SURPRISE! There is a baby on board, making me feel sick, tired and ALWAYS hungry!
I won’t lie this first trimester has been rough AF. It’s why I’ve not posted anything new, I’ve had little to no energy at all. Between a toddler waking up through the night, teething, all the winter bugs & work. I honestly couldn’t be bothered, I wanted to speak about being pregnant but too much happened at the start of the pregnancy that I didn’t want to tell my story yet.
Second Pregnancy Announcement
So my husband and I had decided not to have anymore kids yet. He didn’t want anymore but I did, just not this soon. Oops. To say I was scared shitless to tell him is an understatement! I knew he’s be okay after the shock, I think it was more from my side. Not feeling ready yet, I had plans to finally lose the baby weight from my pregnancy with Emerson.
I waited all day, until he was in bed getting ready to go to sleep before I told him. I didn’t have a cute way of telling him like you see online all the time. Nope, the girl that isn’t usually scared to say something – literally had nothing to say. So I text him. A picture of the test. Whilst sat right in front of him. I know how ridiculous, I just couldn’t say the words I’m pregnant. I’ve only just started saying it at 15 weeks.

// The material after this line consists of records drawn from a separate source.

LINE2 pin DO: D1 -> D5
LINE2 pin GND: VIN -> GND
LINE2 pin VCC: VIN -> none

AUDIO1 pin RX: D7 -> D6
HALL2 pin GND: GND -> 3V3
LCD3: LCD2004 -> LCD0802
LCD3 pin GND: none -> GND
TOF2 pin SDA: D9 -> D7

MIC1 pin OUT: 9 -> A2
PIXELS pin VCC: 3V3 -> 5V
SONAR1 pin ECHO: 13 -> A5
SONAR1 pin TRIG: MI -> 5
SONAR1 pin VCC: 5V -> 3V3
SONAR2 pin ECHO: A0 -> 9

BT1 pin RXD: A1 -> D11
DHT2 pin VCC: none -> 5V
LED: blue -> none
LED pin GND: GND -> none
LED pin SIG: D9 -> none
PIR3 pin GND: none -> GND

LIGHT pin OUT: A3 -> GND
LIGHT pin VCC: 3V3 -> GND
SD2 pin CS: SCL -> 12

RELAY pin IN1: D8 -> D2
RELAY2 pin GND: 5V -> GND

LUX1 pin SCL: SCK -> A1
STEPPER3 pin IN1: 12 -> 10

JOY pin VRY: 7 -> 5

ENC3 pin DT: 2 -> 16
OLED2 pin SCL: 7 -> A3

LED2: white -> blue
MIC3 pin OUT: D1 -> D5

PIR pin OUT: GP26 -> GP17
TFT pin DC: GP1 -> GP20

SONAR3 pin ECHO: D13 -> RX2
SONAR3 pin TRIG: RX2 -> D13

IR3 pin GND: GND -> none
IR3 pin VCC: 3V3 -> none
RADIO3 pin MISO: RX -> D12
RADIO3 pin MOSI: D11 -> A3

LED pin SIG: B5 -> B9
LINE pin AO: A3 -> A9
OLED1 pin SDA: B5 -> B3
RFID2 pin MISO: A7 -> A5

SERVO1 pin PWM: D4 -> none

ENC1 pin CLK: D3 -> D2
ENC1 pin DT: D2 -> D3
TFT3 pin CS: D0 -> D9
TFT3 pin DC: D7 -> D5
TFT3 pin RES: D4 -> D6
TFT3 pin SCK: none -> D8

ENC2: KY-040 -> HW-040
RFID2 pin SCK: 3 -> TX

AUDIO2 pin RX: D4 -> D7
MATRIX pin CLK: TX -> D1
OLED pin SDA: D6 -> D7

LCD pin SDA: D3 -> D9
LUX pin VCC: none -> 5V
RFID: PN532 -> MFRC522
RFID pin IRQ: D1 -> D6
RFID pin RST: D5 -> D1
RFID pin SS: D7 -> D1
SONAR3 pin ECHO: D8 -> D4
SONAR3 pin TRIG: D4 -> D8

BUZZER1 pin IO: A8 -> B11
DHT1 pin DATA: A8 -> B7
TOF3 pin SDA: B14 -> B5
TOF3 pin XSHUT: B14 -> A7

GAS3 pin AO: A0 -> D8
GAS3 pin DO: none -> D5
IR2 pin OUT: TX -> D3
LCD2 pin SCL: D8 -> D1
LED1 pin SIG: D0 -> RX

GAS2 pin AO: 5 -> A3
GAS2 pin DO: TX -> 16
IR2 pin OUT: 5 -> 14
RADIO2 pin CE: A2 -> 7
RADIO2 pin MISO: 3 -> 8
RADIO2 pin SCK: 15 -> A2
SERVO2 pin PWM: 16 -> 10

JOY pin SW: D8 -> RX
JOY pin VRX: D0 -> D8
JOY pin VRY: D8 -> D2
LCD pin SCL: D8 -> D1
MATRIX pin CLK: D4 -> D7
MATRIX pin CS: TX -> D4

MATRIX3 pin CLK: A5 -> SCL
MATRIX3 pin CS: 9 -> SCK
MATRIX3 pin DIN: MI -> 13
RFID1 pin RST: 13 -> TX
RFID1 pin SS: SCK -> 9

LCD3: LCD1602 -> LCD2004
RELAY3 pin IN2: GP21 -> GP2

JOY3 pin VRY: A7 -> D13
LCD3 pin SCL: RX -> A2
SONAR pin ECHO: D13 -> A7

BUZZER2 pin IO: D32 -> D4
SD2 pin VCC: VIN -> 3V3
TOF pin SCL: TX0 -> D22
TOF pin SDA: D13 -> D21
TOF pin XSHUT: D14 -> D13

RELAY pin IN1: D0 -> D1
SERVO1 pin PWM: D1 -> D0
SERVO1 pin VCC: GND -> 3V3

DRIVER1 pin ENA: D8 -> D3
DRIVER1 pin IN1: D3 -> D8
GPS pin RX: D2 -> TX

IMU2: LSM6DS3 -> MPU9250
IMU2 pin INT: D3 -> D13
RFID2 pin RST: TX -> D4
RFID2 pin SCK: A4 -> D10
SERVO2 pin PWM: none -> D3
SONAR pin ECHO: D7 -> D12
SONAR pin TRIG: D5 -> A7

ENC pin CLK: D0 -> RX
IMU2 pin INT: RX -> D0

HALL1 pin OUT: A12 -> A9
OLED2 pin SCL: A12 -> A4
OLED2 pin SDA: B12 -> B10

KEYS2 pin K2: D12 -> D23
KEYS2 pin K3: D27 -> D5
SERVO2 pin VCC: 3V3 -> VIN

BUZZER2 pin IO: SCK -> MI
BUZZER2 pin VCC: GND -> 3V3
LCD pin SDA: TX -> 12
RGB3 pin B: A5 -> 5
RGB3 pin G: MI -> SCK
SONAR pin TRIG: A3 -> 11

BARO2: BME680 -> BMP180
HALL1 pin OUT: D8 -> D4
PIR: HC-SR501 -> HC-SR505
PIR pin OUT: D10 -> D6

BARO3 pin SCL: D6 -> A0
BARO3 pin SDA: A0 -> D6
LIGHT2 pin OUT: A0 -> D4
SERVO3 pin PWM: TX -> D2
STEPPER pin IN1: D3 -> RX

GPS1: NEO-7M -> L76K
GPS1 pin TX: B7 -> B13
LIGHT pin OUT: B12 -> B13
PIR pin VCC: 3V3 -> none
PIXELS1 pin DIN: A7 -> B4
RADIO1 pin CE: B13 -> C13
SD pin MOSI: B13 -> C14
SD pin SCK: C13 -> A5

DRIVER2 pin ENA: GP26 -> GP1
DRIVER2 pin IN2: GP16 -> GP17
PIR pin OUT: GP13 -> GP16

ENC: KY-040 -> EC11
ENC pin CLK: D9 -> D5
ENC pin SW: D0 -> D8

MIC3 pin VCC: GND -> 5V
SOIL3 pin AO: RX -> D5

He was shocked, and I don’t blame him. He’s excited now obviously. My mum didn’t believe me when I text her, she thought I was lying since she knew the situation between us.
Announcing your pregnancy doesn’t have to have the same time frame for everyone. You tell who you want to tell, when you want to tell them. If anyone has a problem with it, then there isn’t anything wrong with you saying to them it’s your pregnancy and you will announce on your terms. Not everyone is comfortable announcing so soon, or so late. As long as your partner is supportive that’s all that matters. I choose to announce later because of my own anxieties with being pregnant. My husband isn’t bothered at all. We agree it’s up to me, when I feel ready.
My Fourth Pregnancy
So if you’re new here, this is actually my 4th pregnancy. You can read my blog posts about my ectopic pregnancy which was my 1st. Emerson was my 2nd, I had a miscarriage last summer. I officially have two rainbow babies. This is my 4th but also my last.
All of the pregnancy have been difficult, with Emerson I had SPD and could barely walk towards the end. This pregnancy has been rough, due to being high risk from my losses I am entitled to early scans. My first scan they couldn’t find anything. Which sucked, I was in limbo for 2 whole weeks before they could tell me if we were going to have a successful pregnancy or not.
Being told that you may or may not actually be having a baby was worse than my miscarriage. For me anyway, it was the not knowing that affected me the most. Why couldn’t they find anything? I was either too early, or it wasn’t going to develop and I’d miscarry again. “We just have to wait” is that I was told.
I think that set the tone for my pregnancy if I’m completely honest. The not knowing what was happening if I’d have to go back to hospital and have a D&C. All the unknowns drove me crazy, I wasn’t pleasant to be around. Luckily I didn’t need to go to my second scan alone, my amazing friend from work came with me to watch Emerson, so I could go in alone as it’s an internal scan. Ouch.
All is well, I was earlier than we thought. I just ovulated later. But funnily enough, at my 12 week scan I’m 1 week ahead. We think it’s a girl causing us all this drama. It wouldn’t surprise me. Either way we’ll be happy, this is it for us. No more babies after this, from my body anyway.